PROBLEM DESCRIPTION | Would you return, word for word, the lines of the data below from the line with "I. Организационный момент и моти" through the line with "И здоровым просыпаться!", and no others?

SOURCE MATERIAL |
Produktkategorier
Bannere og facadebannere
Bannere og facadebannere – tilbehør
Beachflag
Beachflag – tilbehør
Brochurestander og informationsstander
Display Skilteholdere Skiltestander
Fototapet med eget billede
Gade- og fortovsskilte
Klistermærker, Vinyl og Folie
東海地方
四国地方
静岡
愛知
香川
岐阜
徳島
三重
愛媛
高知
---
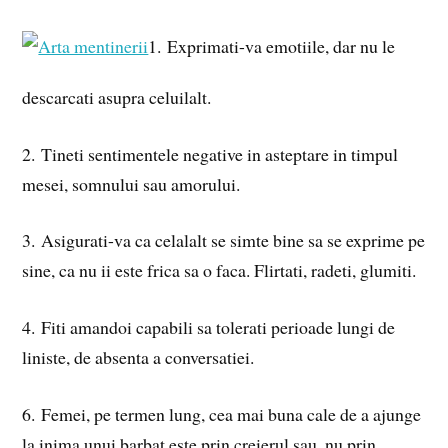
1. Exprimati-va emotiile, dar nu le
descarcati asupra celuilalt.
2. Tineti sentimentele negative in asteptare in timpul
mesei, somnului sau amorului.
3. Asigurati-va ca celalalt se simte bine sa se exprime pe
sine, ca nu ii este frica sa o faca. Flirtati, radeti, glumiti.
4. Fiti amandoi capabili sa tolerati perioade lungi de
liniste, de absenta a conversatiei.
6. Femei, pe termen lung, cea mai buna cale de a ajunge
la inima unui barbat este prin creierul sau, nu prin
==
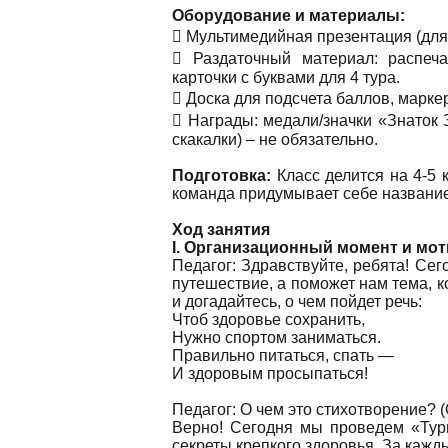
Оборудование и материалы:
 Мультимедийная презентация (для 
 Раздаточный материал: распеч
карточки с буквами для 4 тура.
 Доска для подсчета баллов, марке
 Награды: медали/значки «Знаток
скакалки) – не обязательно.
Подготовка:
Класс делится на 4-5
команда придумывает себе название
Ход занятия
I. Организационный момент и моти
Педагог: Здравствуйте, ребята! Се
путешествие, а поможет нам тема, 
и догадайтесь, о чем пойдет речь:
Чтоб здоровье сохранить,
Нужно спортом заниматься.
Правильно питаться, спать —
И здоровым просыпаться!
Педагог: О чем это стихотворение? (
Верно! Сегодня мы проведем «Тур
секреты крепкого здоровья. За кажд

ANSWER FOR THE TASK |
I. Организационный момент и моти
Педагог: Здравствуйте, ребята! Се
путешествие, а поможет нам тема, 
и догадайтесь, о чем пойдет речь:
Чтоб здоровье сохранить,
Нужно спортом заниматься.
Правильно питаться, спать —
И здоровым просыпаться!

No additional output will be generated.